All God really said to him was, “Trust me”,
and Abraham took that risk of trusting some one whom he couldn’t see,
who wasn’t yet written about in a book (think about that one),
and who had to convince his wife that he was making the right choice.

3.3 “Who do you think you are?”
Perseverance is the word.

I have an admiration for British TV commentator Gryff Rhys Jones
who has been on our ABC TV screens recently,
particularly after he appeared on the BBC program
“Who do you think you are?”

He discovered ancestors of his who lived and died
in a 19th century poorhouse in the most Dickensian of circumstances.

I think a lot of tissues were used during that particular program.

I wonder did they often think at the time that they were miserable failures
with nothing in the future to pass on.

If only those ancestors could see that a descendant of theirs
has become internationally known
for his breezy, well produced TV documentary presentations.

Did Abraham ever think that his long journey was amounting to nothing
with even Sarah laughing behind his back at what was yet to happen?

3.4 My only sporting trophy
In my youth, I was visited by debilitating migraine headaches,
and found that taking up some sport lessened these attacks.

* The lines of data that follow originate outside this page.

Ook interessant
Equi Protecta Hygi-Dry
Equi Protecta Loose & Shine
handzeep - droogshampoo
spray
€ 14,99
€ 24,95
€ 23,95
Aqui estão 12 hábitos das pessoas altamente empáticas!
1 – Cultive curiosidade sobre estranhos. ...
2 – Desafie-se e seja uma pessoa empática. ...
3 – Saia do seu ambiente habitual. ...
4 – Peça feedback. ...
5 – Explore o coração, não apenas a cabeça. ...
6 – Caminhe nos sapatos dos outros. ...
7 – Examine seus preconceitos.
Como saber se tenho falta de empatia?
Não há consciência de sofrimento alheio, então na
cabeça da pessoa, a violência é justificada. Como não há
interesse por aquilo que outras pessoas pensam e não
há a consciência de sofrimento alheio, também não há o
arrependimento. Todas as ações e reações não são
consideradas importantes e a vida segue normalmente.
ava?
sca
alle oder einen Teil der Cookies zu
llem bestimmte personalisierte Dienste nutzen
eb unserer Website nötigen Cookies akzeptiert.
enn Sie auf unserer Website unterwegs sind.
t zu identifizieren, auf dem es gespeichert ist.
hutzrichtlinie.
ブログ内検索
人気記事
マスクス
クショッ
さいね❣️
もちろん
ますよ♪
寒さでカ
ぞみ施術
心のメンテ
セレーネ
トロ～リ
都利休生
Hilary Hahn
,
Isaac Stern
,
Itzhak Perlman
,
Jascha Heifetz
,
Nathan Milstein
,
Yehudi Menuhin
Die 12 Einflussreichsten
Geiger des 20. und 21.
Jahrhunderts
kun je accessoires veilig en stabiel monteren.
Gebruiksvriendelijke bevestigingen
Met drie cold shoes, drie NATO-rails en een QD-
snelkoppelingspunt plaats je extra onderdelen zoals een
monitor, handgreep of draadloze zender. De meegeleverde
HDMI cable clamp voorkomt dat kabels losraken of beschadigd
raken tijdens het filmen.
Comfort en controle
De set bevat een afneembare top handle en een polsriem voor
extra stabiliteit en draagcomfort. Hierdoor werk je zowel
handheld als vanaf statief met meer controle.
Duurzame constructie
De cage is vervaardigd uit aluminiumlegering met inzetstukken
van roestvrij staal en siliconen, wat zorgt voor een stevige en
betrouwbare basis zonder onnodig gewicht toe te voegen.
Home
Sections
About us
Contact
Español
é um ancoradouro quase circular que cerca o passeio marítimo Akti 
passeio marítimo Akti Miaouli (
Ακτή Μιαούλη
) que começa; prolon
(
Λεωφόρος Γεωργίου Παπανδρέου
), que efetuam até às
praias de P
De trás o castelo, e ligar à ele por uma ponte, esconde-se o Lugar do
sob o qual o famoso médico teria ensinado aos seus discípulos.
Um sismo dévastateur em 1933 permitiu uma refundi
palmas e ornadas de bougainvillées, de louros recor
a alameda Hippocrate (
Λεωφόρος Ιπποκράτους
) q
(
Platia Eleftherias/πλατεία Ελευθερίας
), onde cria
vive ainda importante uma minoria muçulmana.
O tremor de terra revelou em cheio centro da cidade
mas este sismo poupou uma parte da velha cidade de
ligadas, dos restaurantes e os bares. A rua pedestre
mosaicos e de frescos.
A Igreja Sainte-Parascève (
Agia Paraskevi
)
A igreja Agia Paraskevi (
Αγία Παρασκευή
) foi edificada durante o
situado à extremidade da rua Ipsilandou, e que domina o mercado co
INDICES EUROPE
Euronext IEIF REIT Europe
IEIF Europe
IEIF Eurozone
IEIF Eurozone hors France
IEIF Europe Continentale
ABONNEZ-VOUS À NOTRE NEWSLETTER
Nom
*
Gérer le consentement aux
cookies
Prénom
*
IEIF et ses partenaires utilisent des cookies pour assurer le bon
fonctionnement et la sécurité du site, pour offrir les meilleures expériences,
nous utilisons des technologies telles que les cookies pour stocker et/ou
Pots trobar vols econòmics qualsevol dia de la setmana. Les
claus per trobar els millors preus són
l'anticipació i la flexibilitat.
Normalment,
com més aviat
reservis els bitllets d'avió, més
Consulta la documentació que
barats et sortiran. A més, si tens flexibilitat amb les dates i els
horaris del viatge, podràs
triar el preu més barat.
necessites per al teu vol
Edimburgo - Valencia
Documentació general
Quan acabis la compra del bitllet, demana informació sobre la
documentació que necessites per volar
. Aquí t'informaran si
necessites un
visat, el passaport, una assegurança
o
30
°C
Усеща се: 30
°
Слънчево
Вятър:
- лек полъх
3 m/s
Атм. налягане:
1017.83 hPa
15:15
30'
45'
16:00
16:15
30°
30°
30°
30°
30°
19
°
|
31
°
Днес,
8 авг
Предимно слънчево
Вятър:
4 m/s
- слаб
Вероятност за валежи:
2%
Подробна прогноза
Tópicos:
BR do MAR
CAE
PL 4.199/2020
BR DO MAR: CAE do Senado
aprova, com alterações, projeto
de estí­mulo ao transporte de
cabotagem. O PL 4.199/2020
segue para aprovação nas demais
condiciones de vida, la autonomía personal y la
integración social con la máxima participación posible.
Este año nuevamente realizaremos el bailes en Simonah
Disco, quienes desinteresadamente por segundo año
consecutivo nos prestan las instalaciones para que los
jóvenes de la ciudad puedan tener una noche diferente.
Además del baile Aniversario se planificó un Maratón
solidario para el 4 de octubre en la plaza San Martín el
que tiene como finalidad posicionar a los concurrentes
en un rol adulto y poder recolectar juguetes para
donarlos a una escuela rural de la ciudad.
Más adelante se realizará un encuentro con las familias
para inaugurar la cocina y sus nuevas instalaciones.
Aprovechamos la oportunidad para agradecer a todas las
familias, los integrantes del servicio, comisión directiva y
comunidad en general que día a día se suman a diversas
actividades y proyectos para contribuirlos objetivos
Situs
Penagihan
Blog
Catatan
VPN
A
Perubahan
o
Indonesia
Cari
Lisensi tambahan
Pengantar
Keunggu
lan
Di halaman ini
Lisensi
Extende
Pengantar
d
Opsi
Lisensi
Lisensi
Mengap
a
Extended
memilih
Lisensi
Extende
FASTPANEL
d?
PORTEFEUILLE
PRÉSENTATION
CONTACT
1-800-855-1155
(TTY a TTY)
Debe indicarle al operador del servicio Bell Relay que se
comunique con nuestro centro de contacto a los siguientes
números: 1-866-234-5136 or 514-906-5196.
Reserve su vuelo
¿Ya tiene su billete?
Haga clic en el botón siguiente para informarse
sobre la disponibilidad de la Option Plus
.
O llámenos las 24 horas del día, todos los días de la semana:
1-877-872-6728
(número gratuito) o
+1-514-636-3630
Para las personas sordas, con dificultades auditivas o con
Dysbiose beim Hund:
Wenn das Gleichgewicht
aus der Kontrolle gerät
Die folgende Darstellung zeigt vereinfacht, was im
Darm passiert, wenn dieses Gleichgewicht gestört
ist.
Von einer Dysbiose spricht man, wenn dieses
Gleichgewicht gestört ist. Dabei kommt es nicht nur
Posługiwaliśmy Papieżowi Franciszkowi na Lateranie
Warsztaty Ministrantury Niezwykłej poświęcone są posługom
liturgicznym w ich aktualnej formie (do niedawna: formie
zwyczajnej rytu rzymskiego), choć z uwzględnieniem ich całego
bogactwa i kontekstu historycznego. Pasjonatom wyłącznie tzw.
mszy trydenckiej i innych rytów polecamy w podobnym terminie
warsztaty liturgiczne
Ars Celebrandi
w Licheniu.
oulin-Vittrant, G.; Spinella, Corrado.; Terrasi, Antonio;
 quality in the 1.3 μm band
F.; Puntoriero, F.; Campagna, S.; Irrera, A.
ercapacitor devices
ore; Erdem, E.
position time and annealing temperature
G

I joined a church hockey club
and found myself making up the final numbers
in the third senior male team in C grade, C2 to be precise.

In the words of the spin-doctors, we experienced negative improvement,
and found ourselves relegated to C3 grade, known as the basement.

One year we did so badly, we finished bottom of the ladder
so when the club met to make its presentations at the end of the year
our team felt that we didn’t deserve anything.

Lo and behold, there was a presentation,
and my mouth gaped wider when my name was called out.

The prize was a butter dish on an uninscribed silver plate.
The prize was awarded not for best player, of course,
but for being the most faithful in turning up for training.

Years later this, my only sporting trophy,
became the bread plate for Holy Communion in the Gosnells Uniting Church where I was minister.

3.5 Our leader forever
I mention this just to show that Jesus calls us not to be successful
but to be faithful.

We meant what we said.
We said what we meant.
A disciple is faithful 100%

That is our accountability to him.
It’s not what we can measure to ourselves that counts
but what measures with him, love of God and neighbour.

We are called not to be taken in by all the promises of this coming election
or to have unrealistic expectations tickled.

The real promises come from Jesus who is our leader forever.